Sarri che tipo di manovra disegna?
«Maurizio è un esteta, gli piace il possesso, va a prendersi il dominio del campo col pressing. Le sue doti si sono viste quando è stato alla guida del Napoli, e prima ancora dell’Empoli. Forse un po’ meno nell’ultimo anno al Chelsea, ma semplicemente perché i giocatori non sempre lo seguivano. A San Siro, contro il Milan, una volta ho ammirato il suo Empoli tenere in mano la partita, dettare i ritmi del gioco anche se di fronte aveva un avversario decisamente più forte».
E Conte che allenatore è?
«Rispetto a Sarri è meno paziente, cerca subito la verticalizzazione per le punte. Il suo gioco è più immediato, fa meno pressing e, di conseguenza, le sue squadre sono un po’ più lunghe. Un esempio: l’Inter che ha vinto a Cagliari, quando doveva difendersi, indietreggiava anziché fare un passo in avanti e aggredire il nemico».
Tattica saggia, no?
«Non condivido. Dalle mie parti si dice che non ci si porta il becchino in casa: non si consente all’avversario di avvicinarsi alla porta. Ma l’Inter, da molto tempo, è una squadra che rincula, serve tempo per modificare la mentalità».

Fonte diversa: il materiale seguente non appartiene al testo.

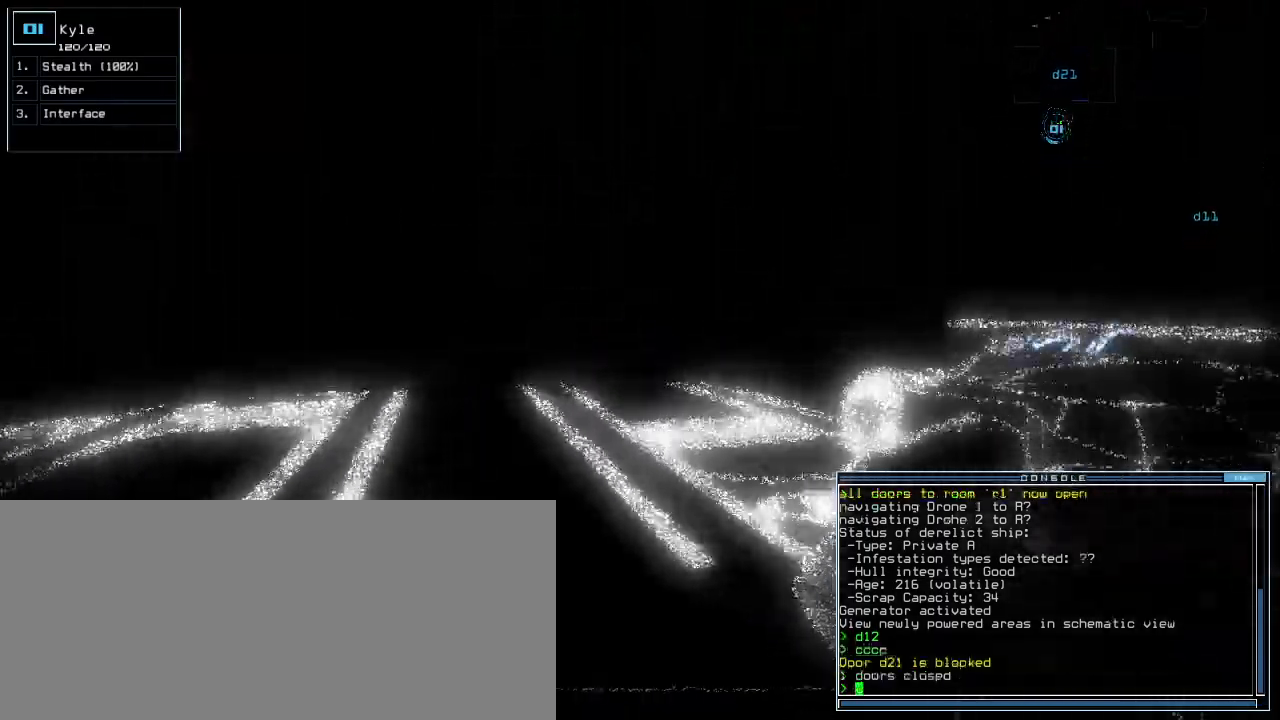
{"keys": ["up"], "events": [[60, "left", "down"], [240, "left", "up"]]}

Che cosa le è piaciuto dell’Inter di Conte nelle prime due gare di campionato?
«Il carattere, la volontà, lo spirito di sacrificio e la voglia di aiutarsi. Se hai queste qualità, hai la possibilità di arrivare lontano. Conte, ben sorretto dalla società, è stato bravissimo a eliminare i giocatori che non riteneva utili al progetto, e mi riferisco a Icardi, Perisic e Nainggolan. Adesso sta costruendo un gruppo al quale deve dare una mentalità vincente, la sua mentalità. Ha una passione incredibile per il suo lavoro e riesce a trasmettere l’entusiasmo a tutto l’ambiente».
Più semplice il lavoro di Sarri o quello di Conte?
«Decisamente più difficile quello di Sarri, e vi spiego il motivo. È arrivato in una squadra che ha vinto tutto e adesso lui deve proporre un calcio completamente diverso. Significa che bisogna convincere prima di tutto i giocatori, tirarli dalla propria parte e renderli partecipi del progetto. Il ruolo della società sarà determinante, soprattutto nei momenti di difficoltà che inevitabilmente ci saranno. Anche per me, al Milan, fu così. Però, lo ripeto, se alla Juve riesce questa rivoluzione il calcio italiano ne trarrà enormi benefici perché i bianconeri possono fare scuola e trainare gli altri».
E Conte, invece?
«All’Inter non vincono dal 2010, hanno fame di successi, non c’è bisogno di convincere nessuno. E poi Antonio ha scelto giocatori con la testa sulle spalle, penso a Lukaku, pronti ad aiutare il compagno anziché mandarlo a quel paese se sbaglia un cross. Solo che si deve costruire, piano piano, la mentalità vincente».
Tra Sarri e Conte come vede l’allievo prediletto Ancelotti?
«In apparenza, calmo. Ma dentro sono sicuro che gli ribolle il sangue. L’ho sentito, mi ha detto un gran bene di Lozano. Sono convinto che il Napoli stupirà, magari in Champions».